Directive. List each line in the entries that contains the word "Honda".

Page-level text extractions:
■ ■ ■

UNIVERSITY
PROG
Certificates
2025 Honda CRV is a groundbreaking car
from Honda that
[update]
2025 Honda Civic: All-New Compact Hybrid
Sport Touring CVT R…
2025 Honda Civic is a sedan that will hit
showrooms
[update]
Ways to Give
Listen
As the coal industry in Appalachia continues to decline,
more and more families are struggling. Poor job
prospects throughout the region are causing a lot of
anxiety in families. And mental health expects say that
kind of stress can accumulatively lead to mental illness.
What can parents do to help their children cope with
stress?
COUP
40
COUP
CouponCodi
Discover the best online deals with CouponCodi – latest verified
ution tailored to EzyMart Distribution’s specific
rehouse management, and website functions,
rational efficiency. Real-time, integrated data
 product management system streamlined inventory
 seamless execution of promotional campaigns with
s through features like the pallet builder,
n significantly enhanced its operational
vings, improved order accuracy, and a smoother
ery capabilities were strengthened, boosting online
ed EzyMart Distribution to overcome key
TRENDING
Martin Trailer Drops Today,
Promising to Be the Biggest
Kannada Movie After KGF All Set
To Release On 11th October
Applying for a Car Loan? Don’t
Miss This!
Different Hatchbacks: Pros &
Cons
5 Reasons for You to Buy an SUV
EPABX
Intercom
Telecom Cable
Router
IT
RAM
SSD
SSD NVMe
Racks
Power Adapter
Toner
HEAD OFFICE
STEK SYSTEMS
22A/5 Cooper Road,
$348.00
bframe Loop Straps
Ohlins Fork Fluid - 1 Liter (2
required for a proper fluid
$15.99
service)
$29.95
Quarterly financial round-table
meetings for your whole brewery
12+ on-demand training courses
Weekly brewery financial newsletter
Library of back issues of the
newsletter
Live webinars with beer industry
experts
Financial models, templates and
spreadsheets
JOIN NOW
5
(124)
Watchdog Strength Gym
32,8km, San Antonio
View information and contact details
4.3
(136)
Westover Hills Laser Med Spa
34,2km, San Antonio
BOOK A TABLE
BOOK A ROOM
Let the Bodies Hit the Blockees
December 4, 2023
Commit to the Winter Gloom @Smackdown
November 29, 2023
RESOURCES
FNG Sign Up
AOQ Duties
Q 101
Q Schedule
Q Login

■ ■ ■

Response to the exercise.
2025 Honda CRV is a groundbreaking car
from Honda that
2025 Honda Civic: All-New Compact Hybrid
2025 Honda Civic is a sedan that will hit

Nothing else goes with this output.